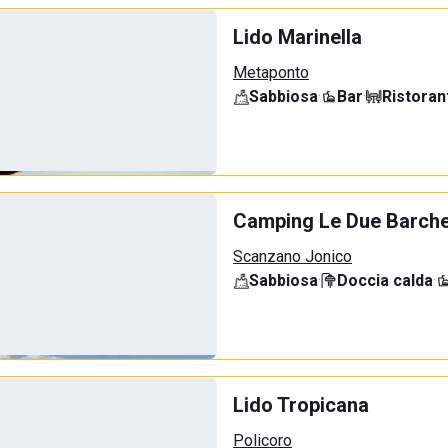
Lido Marinella
Metaponto
Sabbiosa
·
Bar
·
Ristoran
Camping Le Due Barch
Scanzano Jonico
Sabbiosa
·
Doccia calda
·
Lido Tropicana
Policoro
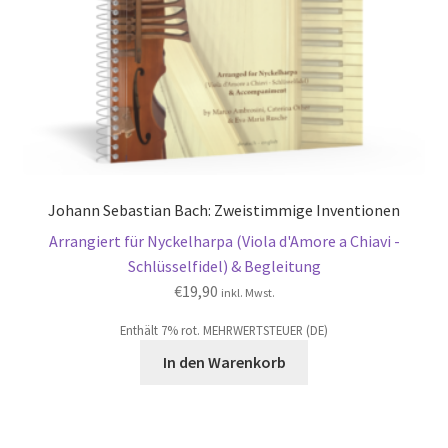
Johann Sebastian Bach: Zweistimmige Inventionen
Arrangiert für Nyckelharpa (Viola d'Amore a Chiavi -
Schlüsselfidel) & Begleitung
€
19,90
inkl. Mwst.
Enthält 7% rot. MEHRWERTSTEUER (DE)
In den Warenkorb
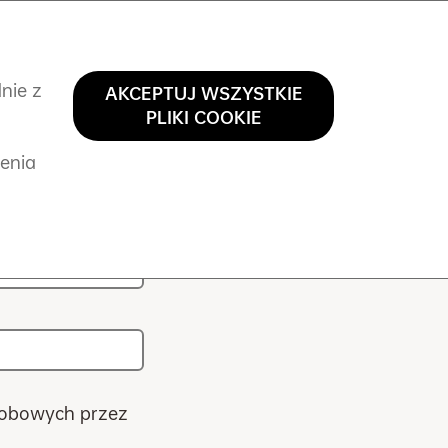
Rejestracja
Logowanie
Kontakt
nie z
AKCEPTUJ WSZYSTKIE
PLIKI COOKIE
ienia
|
sobowych przez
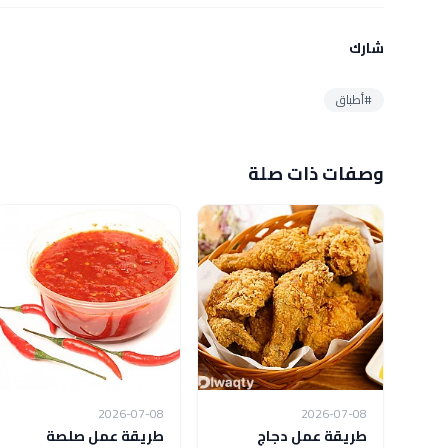
شارك
#أطباق
وصفات ذات صلة
2026-07-08
2026-07-08
طريقة عمل دجاج
طريقة عمل صلصة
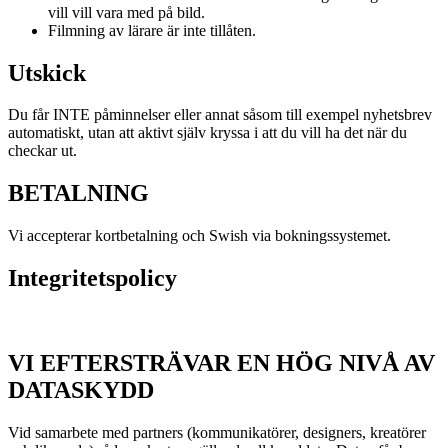
vill vill vara med på bild.
Filmning av lärare är inte tillåten.
Utskick
Du får INTE påminnelser eller annat såsom till exempel nyhetsbrev
automatiskt, utan att aktivt själv kryssa i att du vill ha det när du
checkar ut.
BETALNING
Vi accepterar kortbetalning och Swish via bokningssystemet.
Integritetspolicy
VI EFTERSTRÄVAR EN HÖG NIVÅ AV
DATASKYDD
Vid samarbete med partners (kommunikatörer, designers, kreatörer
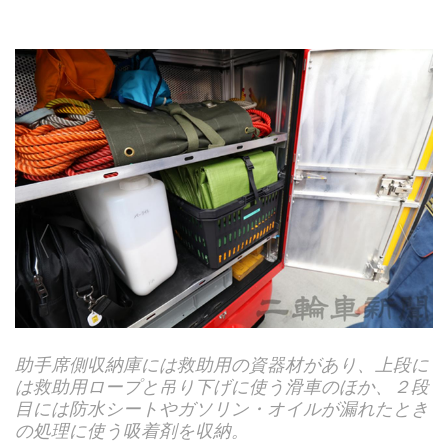
助手席側収納庫には救助用の資器材があり、上段に
は救助用ロープと吊り下げに使う滑車のほか、２段
目には防水シートやガソリン・オイルが漏れたとき
の処理に使う吸着剤を収納。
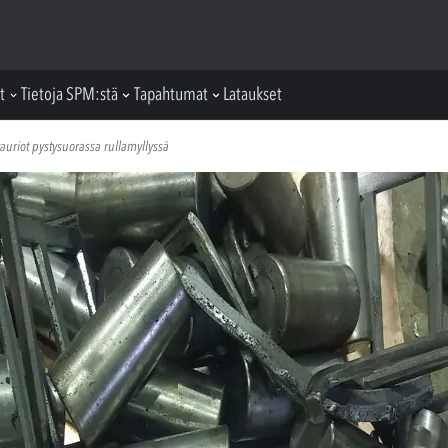
t
Tietoja SPM:stä
Tapahtumat
Lataukset
auriot pystysuorassa rullamyllyssä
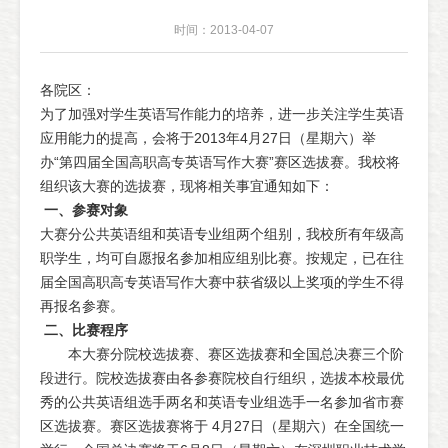
时间：2013-04-07
各院区：
为了加强对学生英语写作能力的培养，进一步关注学生英语
应用能力的提高，会将于2013年4月27日（星期六）举
办“第四届全国高职高专英语写作大赛”赛区选拔赛。我校将
组织该大赛的选拔赛，现将相关事宜通知如下：
一、参赛对象
大赛分公共英语组和英语专业组两个组别，我校所有年级高
职学生，均可自愿报名参加相应组别比赛。按规定，已在往
届全国高职高专英语写作大赛中获省级以上奖项的学生不得
再报名参赛。
二、比赛程序
本大赛分院校选拔赛、赛区选拔赛和全国总决赛三个阶
段进行。院校选拔赛由各参赛院校自行组织，选拔本校最优
秀的公共英语组选手两名和英语专业组选手一名参加省市赛
区选拔赛。赛区选拔赛将于 4
月27日（星期六）在全国统一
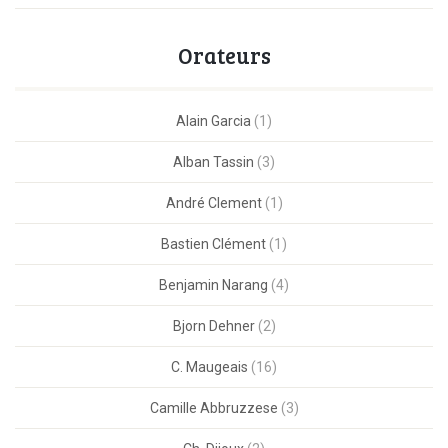
Orateurs
Alain Garcia
(1)
Alban Tassin
(3)
André Clement
(1)
Bastien Clément
(1)
Benjamin Narang
(4)
Bjorn Dehner
(2)
C. Maugeais
(16)
Camille Abbruzzese
(3)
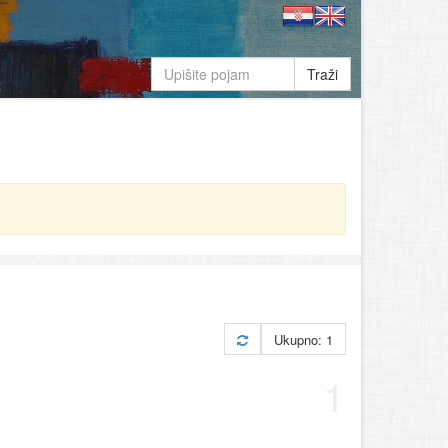
Traži
Ukupno: 1
1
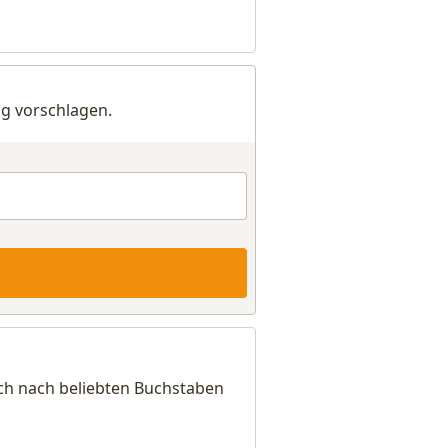
g vorschlagen.
ich nach beliebten Buchstaben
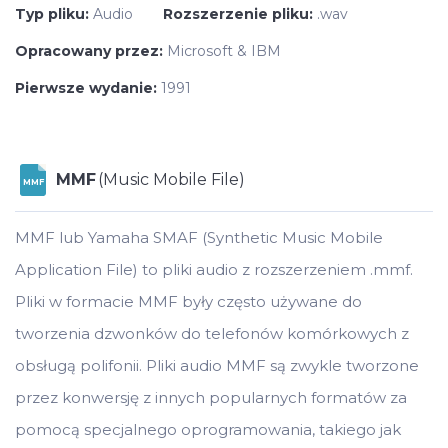
Typ pliku:
Audio
Rozszerzenie pliku:
.wav
Opracowany przez:
Microsoft & IBM
Pierwsze wydanie:
1991
MMF
(Music Mobile File)
MMF
MMF lub Yamaha SMAF (Synthetic Music Mobile
Application File) to pliki audio z rozszerzeniem .mmf.
Pliki w formacie MMF były często używane do
tworzenia dzwonków do telefonów komórkowych z
obsługą polifonii. Pliki audio MMF są zwykle tworzone
przez konwersję z innych popularnych formatów za
pomocą specjalnego oprogramowania, takiego jak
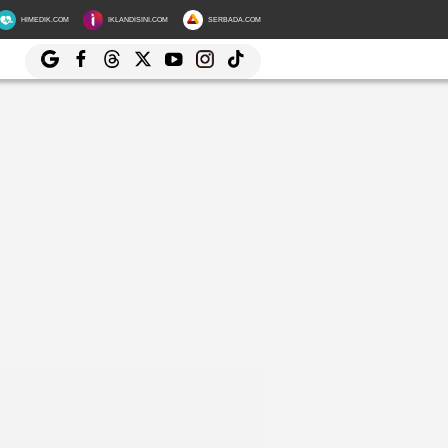
HIMEDIK.COM
IKLANDISINI.COM
SERBADA.COM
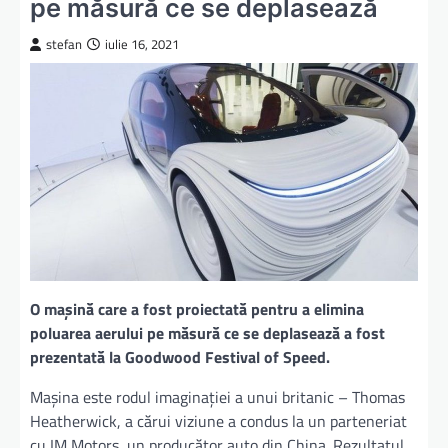
pe măsură ce se deplasează
stefan
iulie 16, 2021
O mașină care a fost proiectată pentru a elimina
poluarea aerului pe măsură ce se deplasează a fost
prezentată la Goodwood Festival of Speed.
Mașina este rodul imaginației a unui britanic – Thomas
Heatherwick, a cărui viziune a condus la un parteneriat
cu IM Motors, un producător auto din China. Rezultatul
# # # #
» ASSIGNMENT
Please output, exactly as written, the lines above from the one holding "Scanzano Jonico" through the one holding "为了加强对学生英语写作能力的培养，进一步关注学生英语", both included, with the pictures omitted.

» THE COMPLETED TASK
Scanzano Jonico
Sabbiosa
·
Doccia calda
·
Lido Tropicana
Policoro
Johann Sebastian Bach: Zweistimmige Inventionen
Arrangiert für Nyckelharpa (Viola d'Amore a Chiavi -
Schlüsselfidel) & Begleitung
€
19,90
inkl. Mwst.
Enthält 7% rot. MEHRWERTSTEUER (DE)
In den Warenkorb
Rejestracja
Logowanie
Kontakt
nie z
AKCEPTUJ WSZYSTKIE
PLIKI COOKIE
ienia
|
sobowych przez
شارك
#أطباق
وصفات ذات صلة
2026-07-08
2026-07-08
طريقة عمل دجاج
طريقة عمل صلصة
vill vill vara med på bild.
Filmning av lärare är inte tillåten.
Utskick
Du får INTE påminnelser eller annat såsom till exempel nyhetsbrev
automatiskt, utan att aktivt själv kryssa i att du vill ha det när du
checkar ut.
BETALNING
Vi accepterar kortbetalning och Swish via bokningssystemet.
Integritetspolicy
VI EFTERSTRÄVAR EN HÖG NIVÅ AV
DATASKYDD
Vid samarbete med partners (kommunikatörer, designers, kreatörer
助手席側収納庫には救助用の資器材があり、上段に
は救助用ロープと吊り下げに使う滑車のほか、２段
目には防水シートやガソリン・オイルが漏れたとき
の処理に使う吸着剤を収納。
t
Tietoja SPM:stä
Tapahtumat
Lataukset
auriot pystysuorassa rullamyllyssä
时间：2013-04-07
各院区：
为了加强对学生英语写作能力的培养，进一步关注学生英语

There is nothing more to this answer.